The survey captures every year the views and aspirations of tens of thousands of young people across 25 African countries. And this year, it was focused on the G20.
Titled, Africa’s Youth: “We’re Ready to Build—But the System Is Failing Us”, the report shows that an increasing number of young Africans' trust in democratic institutions and government accountability is eroding fast.
Young people used to expect their leaders to help create jobs, solve the climate crisis, and drive innovation, but they now feel "the system is failing them,” Ivor Ichikowitz, chairman of the Foundation, told me.
Ichikowitz adds that the Foundation's survey shows that young Africans have a polarised view on the current leaderships on the continent.
"On the extremely negative side, there are many respondents who are saying that they are frustrated with their governments and this plays out in what we've seen in Madagascar, what we've seen in Kenya, what we've seen in other countries in Africa," he said. "This is not unexpected."
The protest actions seen over the last 12 months were a reflection of that, from the coup in Gabon, to the Gen Z protests in Madagascar and in Morocco.
"It shows the frustration that the youth are seeing. They have come to the realisation that they need to take their futures into their own hands. They can't rely only on governments," according to Ichikowitz.

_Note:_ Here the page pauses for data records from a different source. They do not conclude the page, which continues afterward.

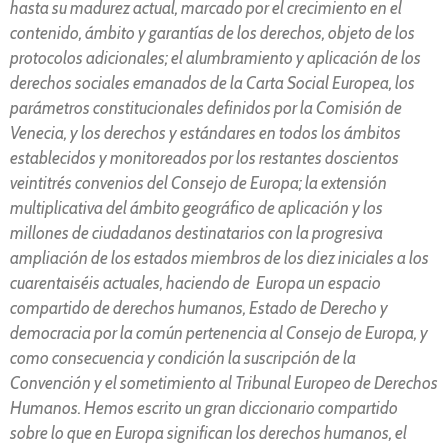
hasta su madurez actual, marcado por el crecimiento en el
contenido, ámbito y garantías de los derechos, objeto de los
protocolos adicionales; el alumbramiento y aplicación de los
derechos sociales emanados de la Carta Social Europea, los
parámetros constitucionales definidos por la Comisión de
Venecia, y los derechos y estándares en todos los ámbitos
establecidos y monitoreados por los restantes doscientos
veintitrés convenios del Consejo de Europa; la extensión
multiplicativa del ámbito geográfico de aplicación y los
millones de ciudadanos destinatarios con la progresiva
ampliación de los estados miembros de los diez iniciales a los
cuarentaiséis actuales, haciendo de Europa un espacio
compartido de derechos humanos, Estado de Derecho y
democracia por la común pertenencia al Consejo de Europa, y
como consecuencia y condición la suscripción de la
Convención y el sometimiento al Tribunal Europeo de Derechos
Humanos. Hemos escrito un gran diccionario compartido
sobre lo que en Europa significan los derechos humanos, el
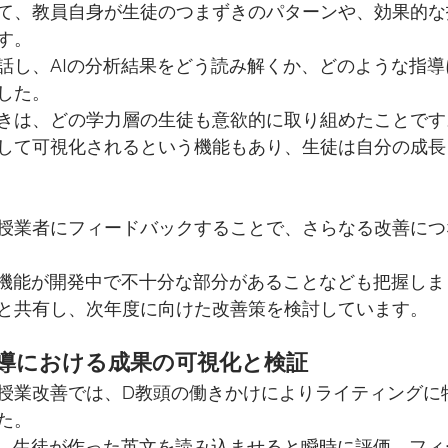
て、教員自身が生徒のつまずきのパターンや、効果的な
す。
話し、AIの分析結果をどう読み解くか、どのような指
した。
きは、どの学力層の生徒も意欲的に取り組めたことです
して可視化されるという機能もあり、生徒は自分の成長
授業者にフィードバックすることで、さらなる改善につ
ト機能が開発中で不十分な部分があることなども把握し
と共有し、次年度に向けた改善策を検討しています。
導における成果の可視化と検証
授業改善では、D教頭の働きかけによりライティングに特
た。
は、生徒が作った英文を読み込ませると瞬時に評価、フ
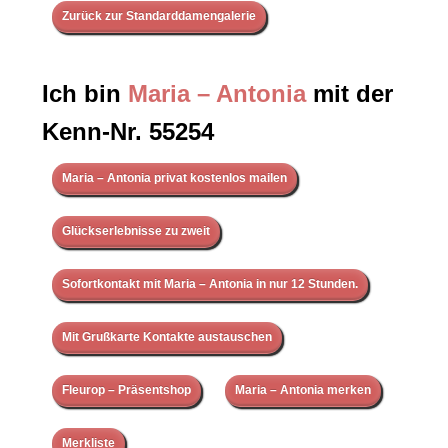
Zurück zur Standarddamengalerie
Ich bin
Maria – Antonia
mit der
Kenn-Nr. 55254
Maria – Antonia privat kostenlos mailen
Glückserlebnisse zu zweit
Sofortkontakt mit Maria – Antonia in nur 12 Stunden.
Mit Grußkarte Kontakte austauschen
Fleurop – Präsentshop
Maria – Antonia merken
Merkliste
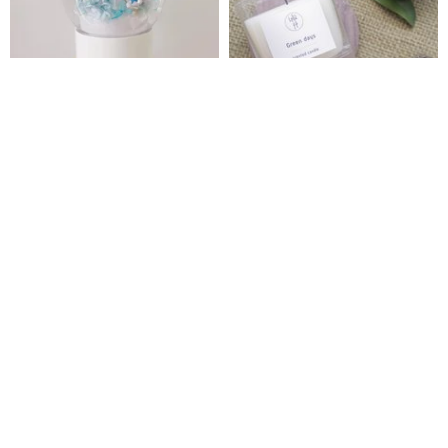
キートスフローリスト プリザー
アロマキャンドル【 グッドディ
ブドフラワー アロマディフュー
ズ Green days 】Scent candle
ザー B01
Kiitosflorist
Lilla Fé
15,970円
4,465円
6,868円
カスタム可
Pinkoi限定
送料無料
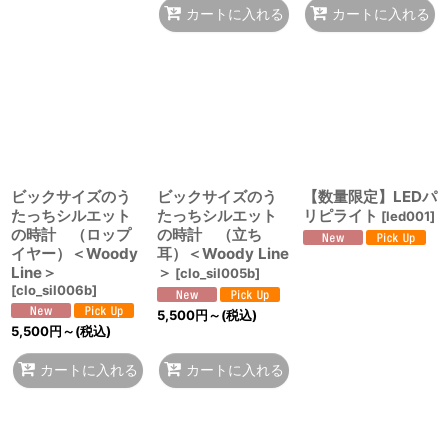
カートに入れる
カートに入れる
ビックサイズのう
ビックサイズのう
【数量限定】LEDパ
たっちシルエット
たっちシルエット
リピライト
[
led001
]
の時計 （ロップ
の時計 （立ち
イヤー）＜Woody
耳）＜Woody Line
Line＞
＞
[
clo_sil005b
]
[
clo_sil006b
]
5,500
円
～
(税込)
5,500
円
～
(税込)
カートに入れる
カートに入れる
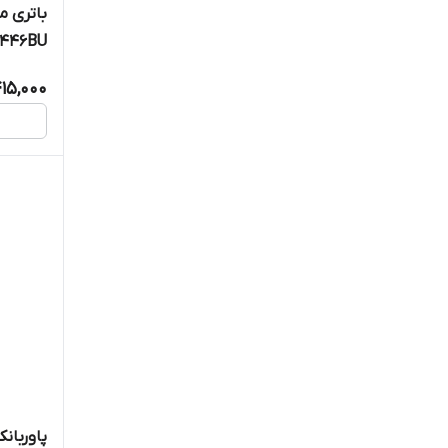
446BU
15,000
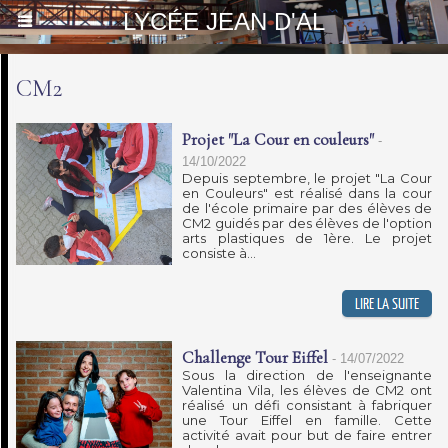
LYCÉE JEAN D'AL
CM2
Projet "La Cour en couleurs"
-
14/10/2022
Depuis septembre, le projet "La Cour
en Couleurs" est réalisé dans la cour
de l'école primaire par des élèves de
CM2 guidés par des élèves de l'option
arts plastiques de 1ère. Le projet
consiste à...
Challenge Tour Eiffel
-
14/07/2022
Sous la direction de l'enseignante
Valentina Vila, les élèves de CM2 ont
réalisé un défi consistant à fabriquer
une Tour Eiffel en famille. Cette
activité avait pour but de faire entrer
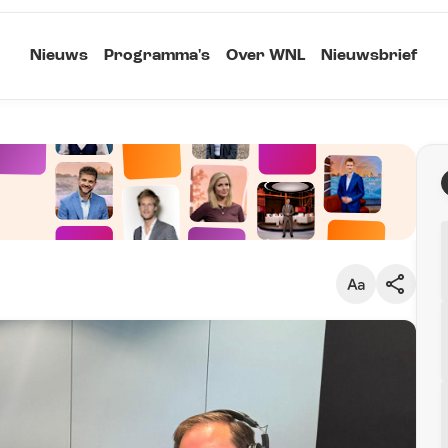
Nieuws
Programma's
Over WNL
Nieuwsbrief
Klein
Kopieer link
Standaard
Groot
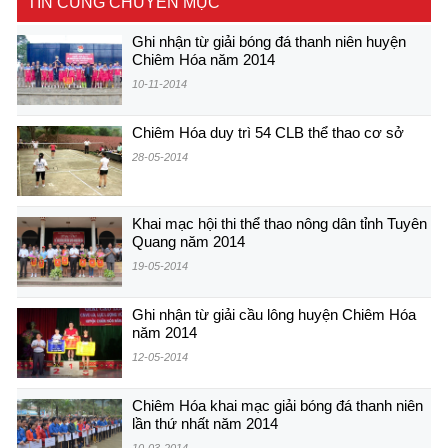
TIN CÙNG CHUYÊN MỤC
Ghi nhận từ giải bóng đá thanh niên huyện
Chiêm Hóa năm 2014
10-11-2014
Chiêm Hóa duy trì 54 CLB thể thao cơ sở
28-05-2014
Khai mạc hội thi thể thao nông dân tỉnh Tuyên
Quang năm 2014
19-05-2014
Ghi nhận từ giải cầu lông huyện Chiêm Hóa
năm 2014
12-05-2014
Chiêm Hóa khai mạc giải bóng đá thanh niên
lần thứ nhất năm 2014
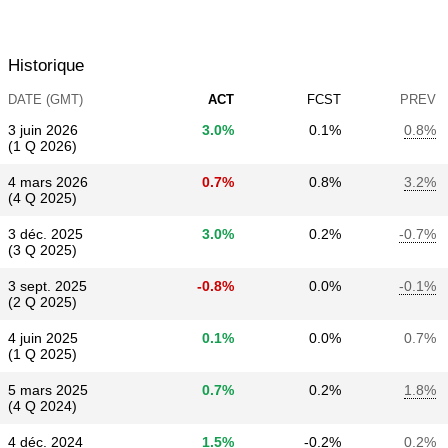
Historique
DATE (GMT)
ACT
FCST
PREV
3 juin 2026
3.0%
0.1%
0.8%
(1 Q 2026)
4 mars 2026
0.7%
0.8%
3.2%
(4 Q 2025)
3 déc. 2025
3.0%
0.2%
-0.7%
(3 Q 2025)
3 sept. 2025
-0.8%
0.0%
-0.1%
(2 Q 2025)
4 juin 2025
0.1%
0.0%
0.7%
(1 Q 2025)
5 mars 2025
0.7%
0.2%
1.8%
(4 Q 2024)
4 déc. 2024
1.5%
-0.2%
0.2%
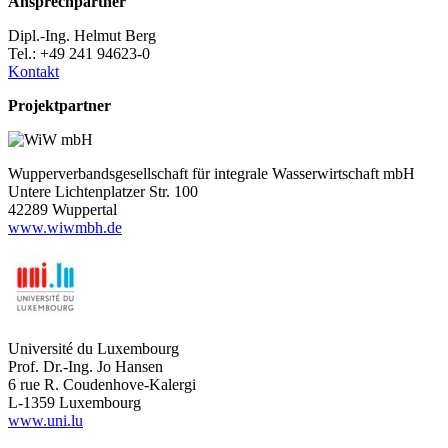
Ansprechpartner
Dipl.-Ing. Helmut Berg
Tel.: +49 241 94623-0
Kontakt
Projektpartner
Wupperverbandsgesellschaft für integrale Wasserwirtschaft mbH
Untere Lichtenplatzer Str. 100
42289 Wuppertal
www.wiwmbh.de
Université du Luxembourg
Prof. Dr.-Ing. Jo Hansen
6 rue R. Coudenhove-Kalergi
L-1359 Luxembourg
www.uni.lu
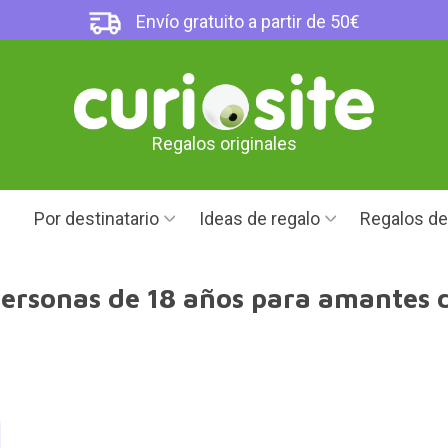
Envío gratuito a partir de 50€
Regalos originales
Por destinatario
Ideas de regalo
Regalos d
ersonas de 18 años para amantes d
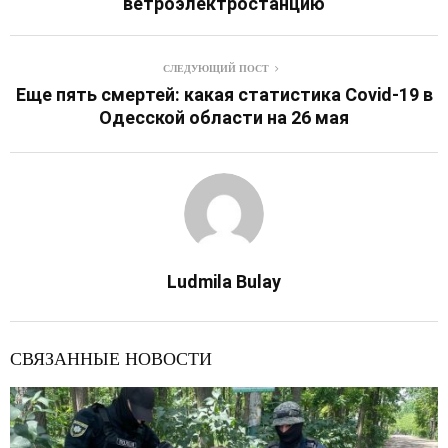
ветроэлектростанцию
СЛЕДУЮЩИЙ ПОСТ
Еще пять смертей: какая статистика Covid-19 в
Одесской области на 26 мая
Ludmila Bulay
СВЯЗАННЫЕ НОВОСТИ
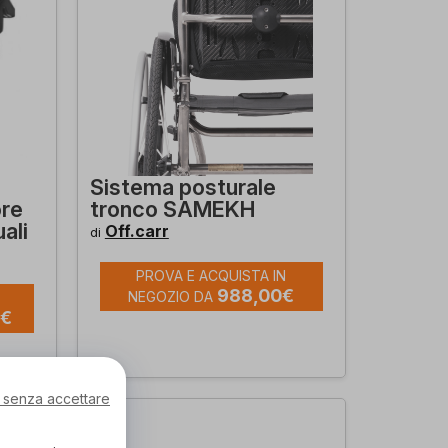
Sistema posturale
ore
tronco SAMEKH
ali
Off.carr
di
PROVA E ACQUISTA IN
988,00€
NEGOZIO DA
0€
 senza accettare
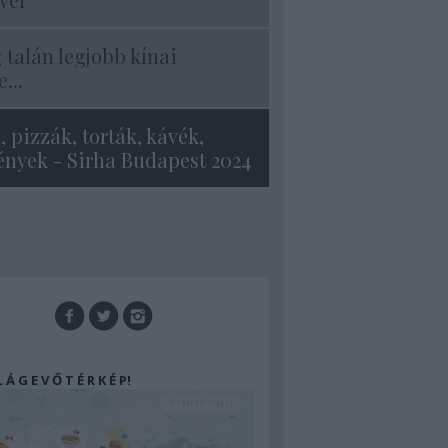
g talán legjobb kínai
...
, pizzák, torták, kávék,
nyek - Sirha Budapest 2024
 L Á G E V Ő T É R K É P!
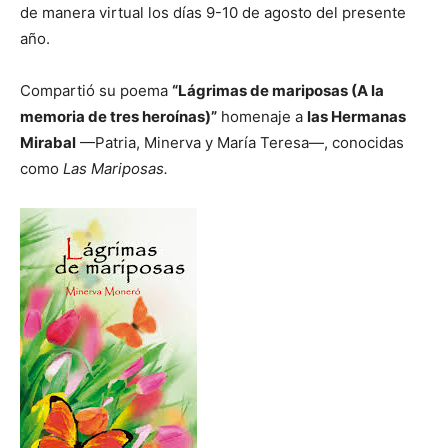
de manera virtual los días 9-10 de agosto del presente
año.
Compartió su poema
“Lágrimas de mariposas (A la
memoria de tres heroínas)”
homenaje a
las Hermanas
Mirabal
—Patria, Minerva y María Teresa—, conocidas
como
Las Mariposas.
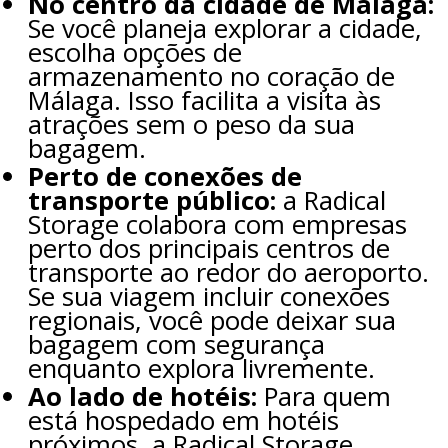
No centro da cidade de Málaga:
Se você planeja explorar a cidade,
escolha opções de
armazenamento no coração de
Málaga. Isso facilita a visita às
atrações sem o peso da sua
bagagem.
Perto de conexões de
transporte público:
a Radical
Storage colabora com empresas
perto dos principais centros de
transporte ao redor do aeroporto.
Se sua viagem incluir conexões
regionais, você pode deixar sua
bagagem com segurança
enquanto explora livremente.
Ao lado de hotéis:
Para quem
está hospedado em hotéis
próximos, a Radical Storage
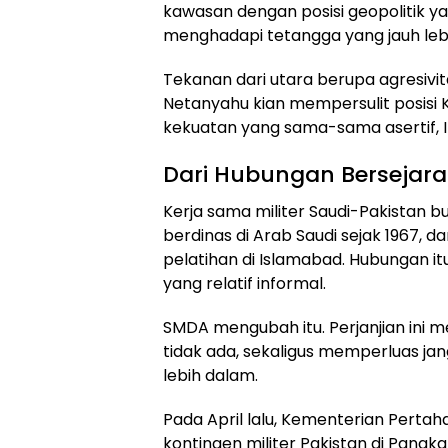
kawasan dengan posisi geopolitik ya
menghadapi tetangga yang jauh lebih
Tekanan dari utara berupa agresivit
Netanyahu kian mempersulit posisi K
kekuatan yang sama-sama asertif, Ira
Dari Hubungan Bersejara
Kerja sama militer Saudi-Pakistan b
berdinas di Arab Saudi sejak 1967, d
pelatihan di Islamabad. Hubungan i
yang relatif informal.
SMDA mengubah itu. Perjanjian ini
tidak ada, sekaligus memperluas ja
lebih dalam.
Pada April lalu, Kementerian Per
kontingen militer Pakistan di Pangka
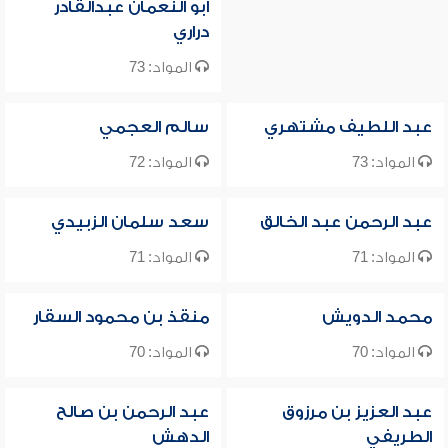
أبو النعمان عبدالقادر
دراري
المواد: 73
عبد اللطيف مشتهري
سالم العجمي
المواد: 73
المواد: 72
عبد الرحمن عبد الخالق
سعد سلمان الزبيدي
المواد: 71
المواد: 71
محمد الدويش
منقذ بن محمود السقار
المواد: 70
المواد: 70
عبد العزيز بن مرزوق
عبد الرحمن بن صالح
الطريفي
الدهش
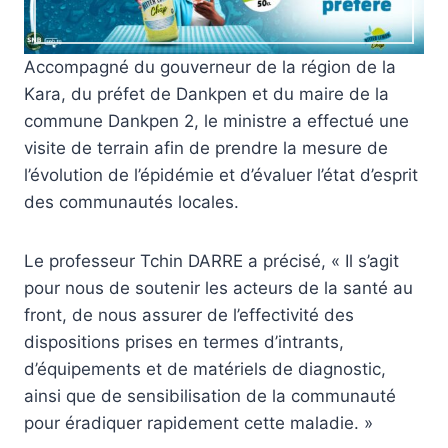
Accompagné du gouverneur de la région de la
Kara, du préfet de Dankpen et du maire de la
commune Dankpen 2, le ministre a effectué une
visite de terrain afin de prendre la mesure de
l’évolution de l’épidémie et d’évaluer l’état d’esprit
des communautés locales.
Le professeur Tchin DARRE a précisé, « Il s’agit
pour nous de soutenir les acteurs de la santé au
front, de nous assurer de l’effectivité des
dispositions prises en termes d’intrants,
d’équipements et de matériels de diagnostic,
ainsi que de sensibilisation de la communauté
pour éradiquer rapidement cette maladie. »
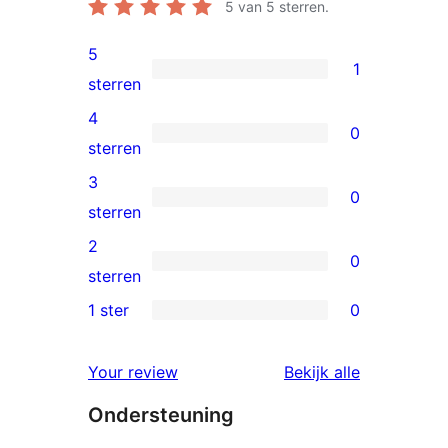
5
van 5 sterren.
5
1
1
sterren
5
4
0
ster
0
sterren
beoordeling
4
3
0
sterren
0
sterren
beoordelingen
3
2
0
sterren
0
sterren
beoordelingen
2
1 ster
0
0
sterren
1
beoordelingen
beoordelin
Your review
Bekijk alle
sterren
Ondersteuning
beoordelingen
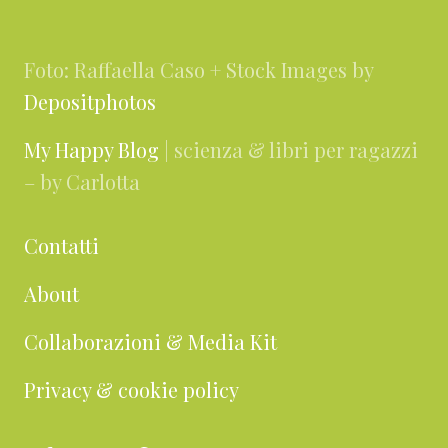
Footer
Foto: Raffaella Caso + Stock Images by
Depositphotos
My Happy Blog
| scienza & libri per ragazzi
– by Carlotta
Contatti
About
Collaborazioni & Media Kit
Privacy & cookie policy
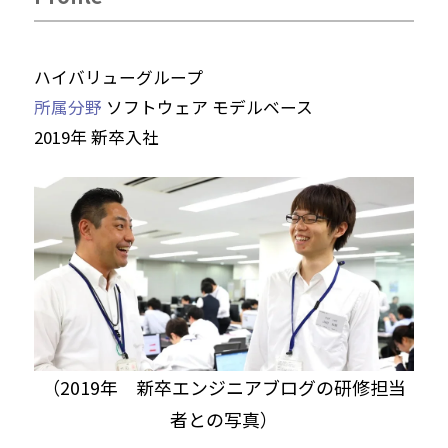
ハイバリューグループ
所属分野
ソフトウェア モデルベース
2019年 新卒入社
（2019年 新卒エンジニアブログの研修担当
者との写真）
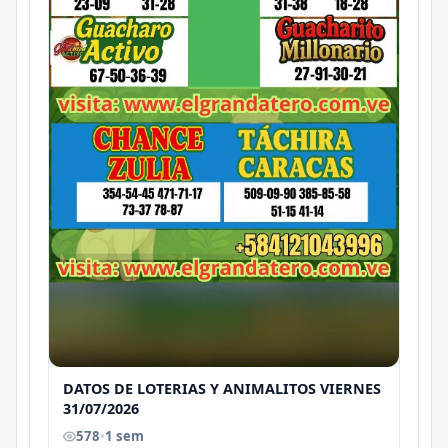
DATOS DE LOTERIAS Y ANIMALITOS VIERNES
31/07/2026
578
•
1 sem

"They're coming out of a mindset, in Africa, which has been multi-generational, where there's been a sense that post the colonial powers, the post-colonial governments had to provide, governments were supposed to provide jobs, accommodation, prosperity."
The survey shows that the youth now realise the world doesn't work like that.
Fighting climate change and inequality
Climate change has also become a very key issue to African youth.
In this survey, the Foundation could observe a deeper awareness around climate change issues.
"There's also a huge frustration because there's a realisation amongst the population that we surveyed that this is a reality that's been created by the world's most industrialised nations, and Africa is bearing the brunt of the consequences," according to Ichikowitz.
"The youth also realise that Africa has the keys to solve the problem, but that they're going to be huge sacrifices required in the protection of our environment in Africa, which is going to restrict development, that's going to restrict growth, that's going to restrict economic opportunities in Africa. And Africa is not being compensated for this reality."
Both Ichikowitz and Singh thus think that this G20 in South Africa was hugely beneficial to young people, especially to include their voices on issues like climate change, inequality and multilateralism.
"One thing that came up quite clearly and repeatedly across the working groups is that young people, in particular those from the global South, are fatigued by the constant framing by policymakers and world leaders of them as a problem and something that needs to be fixed," Singh concluded, "as opposed to an asset that requires investment and planning."
South Africa's programme of action thus offered some explicit references to how to mobilise and include the under 30.
"And that includes the UN pact of the Future and the Declaration on Future Generations," Singh recalled, which talk about how multilateralism needs to start harnessing the power of young people, the largest generation of young people in human history.